Labour market watchers do not expect any dramatic turnaround any time soon.
“Fears of the return of recession have further strengthened the caution of employers when hiring people as their core staff, since between 2008 and 2009 they saw how orders could in fact drop from one day to another,” Luboš Sirota, CEO of Trenkwalder, told The Slovak Spectator. “Now they worry that this situation might return and they have stopped hiring new people completely.”
Long-term unemployment remains a worrying factor in Slovakia, with one in three unemployed Slovaks looking for a job for more than two years, according to data from the Labour, Social Affairs and the Family Centre (ÚPSVaR).

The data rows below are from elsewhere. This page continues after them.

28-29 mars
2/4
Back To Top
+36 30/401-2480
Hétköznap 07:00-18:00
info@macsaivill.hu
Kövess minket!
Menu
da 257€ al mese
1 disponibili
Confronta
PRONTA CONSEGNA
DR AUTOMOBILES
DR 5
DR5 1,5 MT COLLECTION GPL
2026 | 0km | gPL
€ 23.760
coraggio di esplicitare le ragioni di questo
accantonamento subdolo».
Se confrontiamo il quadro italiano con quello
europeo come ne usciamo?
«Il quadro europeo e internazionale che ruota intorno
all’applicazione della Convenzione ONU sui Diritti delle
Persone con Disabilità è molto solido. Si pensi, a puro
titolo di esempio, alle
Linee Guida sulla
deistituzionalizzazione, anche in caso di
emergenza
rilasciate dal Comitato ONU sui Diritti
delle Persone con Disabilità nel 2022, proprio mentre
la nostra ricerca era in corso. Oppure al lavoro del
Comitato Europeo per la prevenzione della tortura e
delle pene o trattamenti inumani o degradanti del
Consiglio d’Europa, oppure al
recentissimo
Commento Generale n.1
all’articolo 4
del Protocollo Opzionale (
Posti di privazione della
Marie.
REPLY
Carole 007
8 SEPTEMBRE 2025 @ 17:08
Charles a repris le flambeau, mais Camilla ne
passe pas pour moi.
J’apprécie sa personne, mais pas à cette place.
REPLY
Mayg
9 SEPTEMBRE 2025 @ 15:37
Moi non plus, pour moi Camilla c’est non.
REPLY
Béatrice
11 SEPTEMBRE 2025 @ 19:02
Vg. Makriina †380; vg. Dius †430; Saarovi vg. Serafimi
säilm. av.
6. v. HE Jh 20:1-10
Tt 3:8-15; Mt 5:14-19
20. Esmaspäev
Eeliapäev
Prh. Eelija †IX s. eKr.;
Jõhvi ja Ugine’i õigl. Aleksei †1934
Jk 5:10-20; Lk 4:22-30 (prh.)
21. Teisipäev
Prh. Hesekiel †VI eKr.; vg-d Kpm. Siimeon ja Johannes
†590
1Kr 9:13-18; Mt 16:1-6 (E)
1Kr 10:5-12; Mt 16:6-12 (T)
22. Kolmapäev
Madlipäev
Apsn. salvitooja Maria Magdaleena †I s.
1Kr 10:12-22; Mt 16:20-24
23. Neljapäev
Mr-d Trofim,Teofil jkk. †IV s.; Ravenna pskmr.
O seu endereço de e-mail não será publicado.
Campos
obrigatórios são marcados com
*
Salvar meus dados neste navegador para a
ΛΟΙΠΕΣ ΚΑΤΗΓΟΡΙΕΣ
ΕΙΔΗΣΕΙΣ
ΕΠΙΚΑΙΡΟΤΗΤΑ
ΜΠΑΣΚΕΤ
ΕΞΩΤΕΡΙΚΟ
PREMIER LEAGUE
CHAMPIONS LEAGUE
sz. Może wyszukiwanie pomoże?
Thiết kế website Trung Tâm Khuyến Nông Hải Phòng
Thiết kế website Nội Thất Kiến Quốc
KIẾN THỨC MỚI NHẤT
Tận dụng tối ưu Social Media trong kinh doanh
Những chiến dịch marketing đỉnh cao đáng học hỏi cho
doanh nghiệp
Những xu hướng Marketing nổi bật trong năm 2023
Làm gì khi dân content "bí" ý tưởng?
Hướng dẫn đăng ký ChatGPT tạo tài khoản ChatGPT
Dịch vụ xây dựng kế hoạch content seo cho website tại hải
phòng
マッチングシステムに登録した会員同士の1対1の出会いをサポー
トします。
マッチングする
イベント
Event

Another group causing concern is the growing number of jobless young people.
Michal Páleník, the director of the Employment Institute think tank, told The Slovak Spectator in late 2011 that the growing number of unemployed graduates is a very serious problem in Slovakia.
“The government finances [students’] education but does not pursue a balance between the kinds of education provided and the needs of the labour market,” Páleník said. “It is as though the government relies on the market to arrange this.”
However, the labour market does perform this function, Páleník continued, adding that the natural process could take several generations and that he believes the Slovak government could speed things up by adjusting its funding and policies to support the training of experts in academic fields that the market lacks, rather than churning out graduates who cannot find employment.
Martin Krekáč, senior partner at Amrop Slovakia and chairman of Jenewein Group, agrees that it is a longstanding problem that the education system, besides being of dubious quality, produces graduates in fields that are not in line with what the market expects or can accommodate.
“The state should finally stop pretending that it can solve the problem and should step out of the way and let private business and co-financing models drive change in this field,” Krekáč told The Slovak Spectator.
The rise in unemployment rates among young people across the European Union prompted the president of the European Commission, José Manuel Barroso, to write on January 31 to the leaders of eight member states including Slovakia whose youth unemployment levels are significantly above the EU average, urging them to work on targeted youth employment plans.
One of the challenges in this area is to make the labour market more accessible to young people and to direct use of European funds more to this area.
Predictions for the HR sector
As for the impact of the economic slowdown and the effects that this will have on firms and hence the structure of services provided by human resources businesses, Luboš Sirota CEO at Trenkwalder predicts agency employment will grow while demand for employment recruiting of employees to core staff will fall.
Human resources services providers have already adjusted to the changed situation, according to Igor Šulík, managing partner at Amrop Slovakia. Mariana Turanová of Target expects that the executive search business will continue at its current level as replacements for top positions will not stop, though she adds that there will be less new business in the HR sector overall.
Bruna Beata Jakub, country manager with Adecco, foresees an increase in flexible workforce alternatives in Slovakia and an increase in outsourced services, while Eva Sklenárová, CEO of Person, expects to see higher demand for analysis of human resources, audits and effective use of the workforce.
Business leaders in Slovakia consider the most important trend to be optimisation of processes, along with efforts to cut costs and increase customer satisfaction, according to a survey conducted by consultancy firm Dr. Pendl & Dr. Piswanger among 396 top managers from countries in central and eastern Europe. The managers surveyed also commented on their preferred corporate and HR strategies.
Unlike their Slovak colleagues, top managers from other countries in the survey also considered gaining new markets and expansion to be an important factor.